E lá estava Yoko e a cama, e eu fiquei meio confuso. John esclareceu tudo para mim. Ele me disse: “Sabe quando você chega em casa e Maureen diz: ‘Como foi seu dia?’. E você responde: ‘Foi bem, gravamos umas faixas, tomamos uma xícara de chá…’. Yoko e eu estamos planejando saber tudo um do outro. Ela vai saber o que estou fazendo e eu vou saber o que ela está fazendo”. [Ringo faz uma pausa]
Depois dessa conversa, tudo ficou claro para mim. Eu acho que a imprensa pôs Yoko em um lugar muito esquisito. Sempre me senti bem com Yoko e John. Quando eu vou a Nova York, sempre guardo um tempo para ver Yoko. A última vez foi no verão do ano passado. Tenho sempre que ir vê-la e dizer alô.
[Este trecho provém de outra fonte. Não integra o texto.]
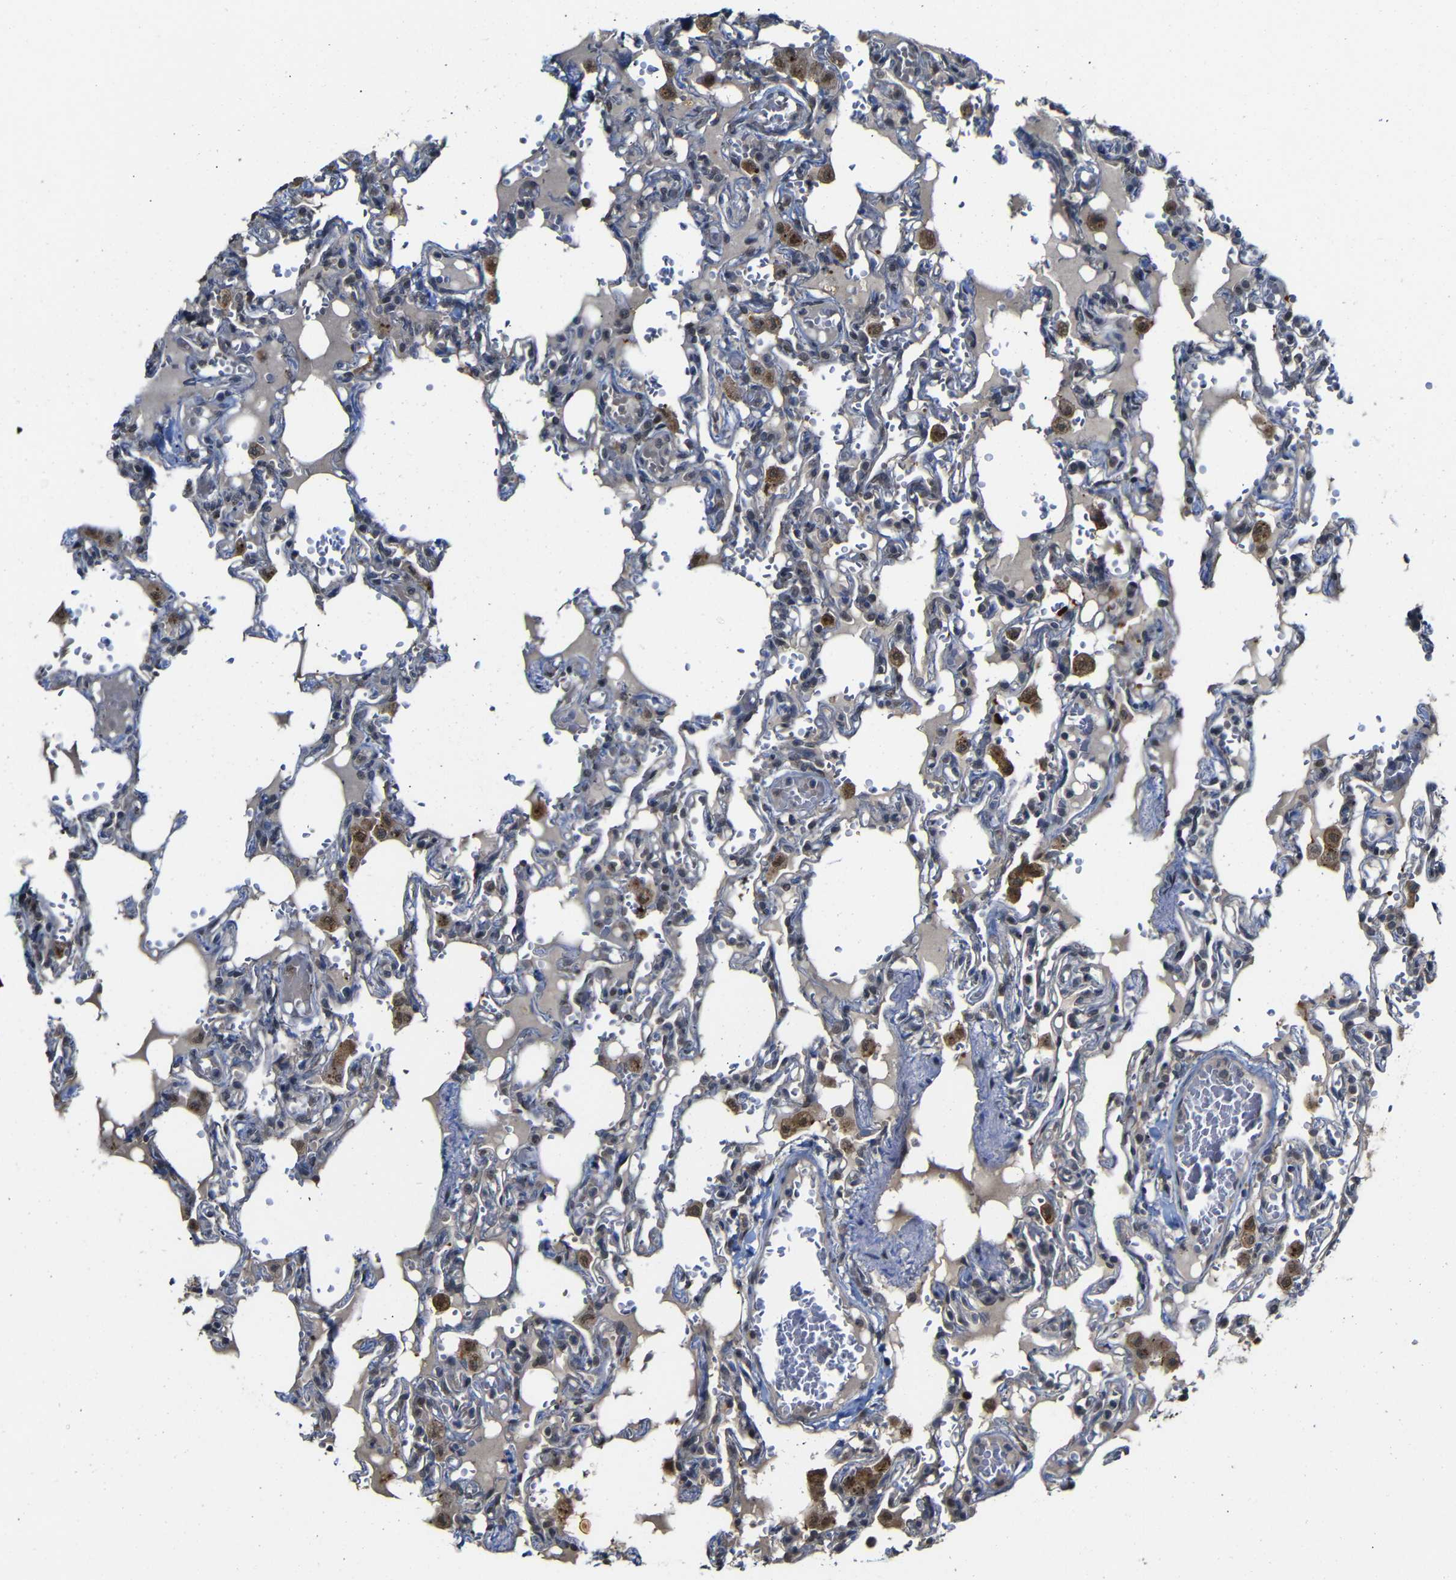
{"staining": {"intensity": "negative", "quantity": "none", "location": "none"}, "tissue": "lung", "cell_type": "Alveolar cells", "image_type": "normal", "snomed": [{"axis": "morphology", "description": "Normal tissue, NOS"}, {"axis": "topography", "description": "Lung"}], "caption": "Immunohistochemical staining of normal lung shows no significant positivity in alveolar cells.", "gene": "ATG12", "patient": {"sex": "male", "age": 21}}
Como vai o projeto do documentário “The Beatles: Get Back”? Está quase pronto. Peter [Jackson, produtor e diretor] vem trabalhando nisso há muito tempo. A parte que eu vi, e que me emocionou muito, foi nosso show no teto do prédio da Apple —não a Apple, a nossa Apple. Achamos, Paul e eu, um monte de material filmado naquele dia, material que não foi usado, umas 56 horas de filme. Nosso show original, o filme daquele momento, dura uns 10 minutos. Mas Pete trabalhou em cima dessas 56 horas e transformou em 46 minutos incríveis, incríveis!
Qual foi sua reação ao rever aquele momento tão forte para vocês? Afinal, era uma despedida… [Ringo pausa antes de responder] Peter veio aqui para LA, veio aqui em casa e me mostrou o que fez com essas 56 horas. E eu vi uma coisa que não havia no filme original: alegria. Tinha assim uns momentos de descontração, mas… não era sobre alegria, não tinha tanta alegria.
E nesta versão estamos nos divertindo, estamos sérios, gravando, e também caindo na risada. É o mesmo momento… e eu estava lá, naquele momento do passado, mas viver esse momento de novo… foi bom, foi alegre. Foi realmente incrível.
Como você compara a sua experiência com os Beatles com o cenário da música, hoje? Não dá para comparar, não é? Uma coisa em comum: ninguém sabe quem vai sobreviver e ter uma carreira. Nós não sabíamos também, fomos rejeitados por muitas gravadoras. Mas hoje, se você está começando em uma banda, para onde você vai? Não existem mais tantas gravadoras. Não existem mais tantas opções.
Nós tínhamos os clubes, os pequenos clubes, e foi dali que nós saímos. Mas hoje onde estão os clubes? Só existem os grandes clubes, grandes espaços que querem fazer muito dinheiro e só aceitam grandes nomes. É muito mais difícil agora. Muito mais. [Faz uma pausa] Mas a garotada continua ouvindo os Beatles. Incrível, não é? Passamos do disco de 45 rotações para o de 33, depois o CD e agora é streaming. Estamos no streaming, graças ao Giles Martin, que está remasterizando tudo. Deus abençoe o streaming.